How many? Common estimates are that over 24,000 Canadians die on average each year because of medical error and that thousands more are injured as a result. Unreported injuries and deaths may be many times greater than reported, because of inadequate mechanisms to complain. The original illness or complicating symptom is reported as the cause of death, instead of naming the poor care as the real culprit.

How many people aren't counted? I know from personal experience that it is very hard to be included in these statistics, even if you tell the hospital, get a lawyer, complain to your political representatives or write a blog about it.

Sometimes there are patterns to the injuries and death - more women who are affected, for example, or more non-English speakers, or other. The only way for us to find out what is happening is for us to have more data, and we must collect it before we can get the answers and devise the solutions. Another way for us to start counting deaths and injuries is to ask the public to call and write to the Ombudsman's office with their concerns and to have those complaints logged and analyzed.

Every patient matters, so let's starting counting them. Ombudsman oversight gives us the power to do just that.
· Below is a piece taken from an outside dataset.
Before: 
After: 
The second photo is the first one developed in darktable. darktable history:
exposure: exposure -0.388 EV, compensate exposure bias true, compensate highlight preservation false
Medical errors are costing time.

How much? It's hard to estimate, but if you think about it on a smaller scale and then multiply it by the numbers affected, it is easier to see. If one patient's surgery is delayed, they lose that time. If they deteriorate because of inflammation, spreading disease, or atrophy from lack of activity, their recovery time will be even slower - sometimes far longer than the length of the illness itself. If that patient has to go back to ER a number of times because their condition wasn't dealt with properly the first time, that costs the hospital, doctors and nurses time. And it costs time to people who are waiting behind that patient in line. And to the families of all these people, because they don't have the help of this person, so they have to pick up more responsibility. And so on, the time loss spreads through the whole community. And as we all know, time is money.

Medical errors are costing the economy.

We lose in productivity, in lost tax revenue when people are disabled, in wasted money spent on more follow-up visits, more tests, more drugs, and more complications arising from all the extra steps. We want to save money, but we still don't seem to understand that excellence is cheaper than poor care.

We need Ombudsman oversight so we can measure, investigate, and report on the systemic and preventable errors which are wasting our precious human and medical resources. And we need binding recommendations.